There are a just few entries so far, but they’re pretty cool — like this one that creates a slowly-growing ant colony in ASCII, or this racing game, or this quiz to see if you can identify the correct name of a color.
I dig the constraints here — all code in one file, no outside code libraries — because it really honors “view source” culture.
When I was interviewing developers for my latest book Coders, all the ones who grew up during the late 90s and early 00s web talked about how powerful view-source was in teaching themselves to code and make stuff online.
But web development these days has grown byzantine in its complexity; if newbie is trying to learn, view-source is liable to just cough up a slurry of incomprehensible, minified javascript. It closes off the easy onramps that existed back in the earlier days of the web.

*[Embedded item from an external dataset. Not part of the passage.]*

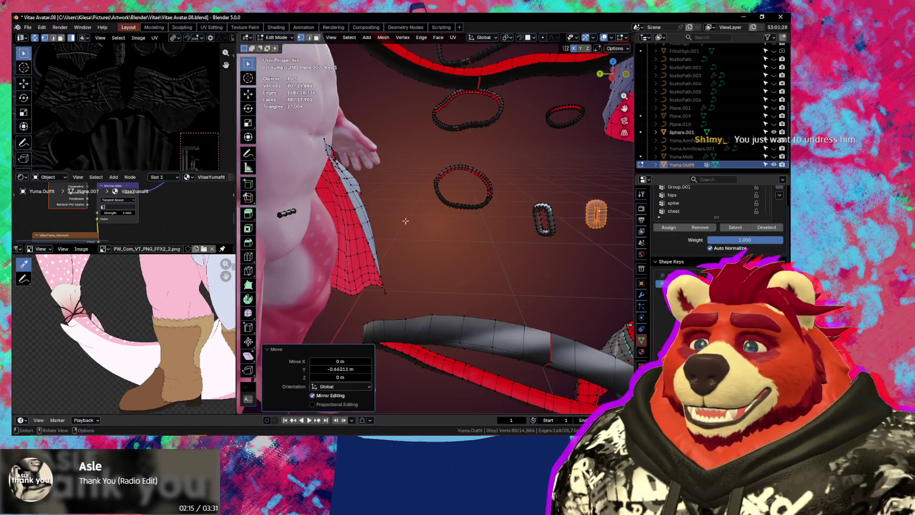
Move the small side buckle along Y, then look in closely at the hip
left_click_drag(293, 221, 275, 231)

So, projects like this one-page challenge are awesome, because the whole goal is to encourage the writing of web-site code that’s more legible and tractable. If you view-source any of the entries, some might be a little complex for newbies, but if you spend enough time walking it through, you can figure out what’s going on. Sites like Glitch or CodePen are other terrific examples of rebooted view-source culture too. We need as many resources like this we can get!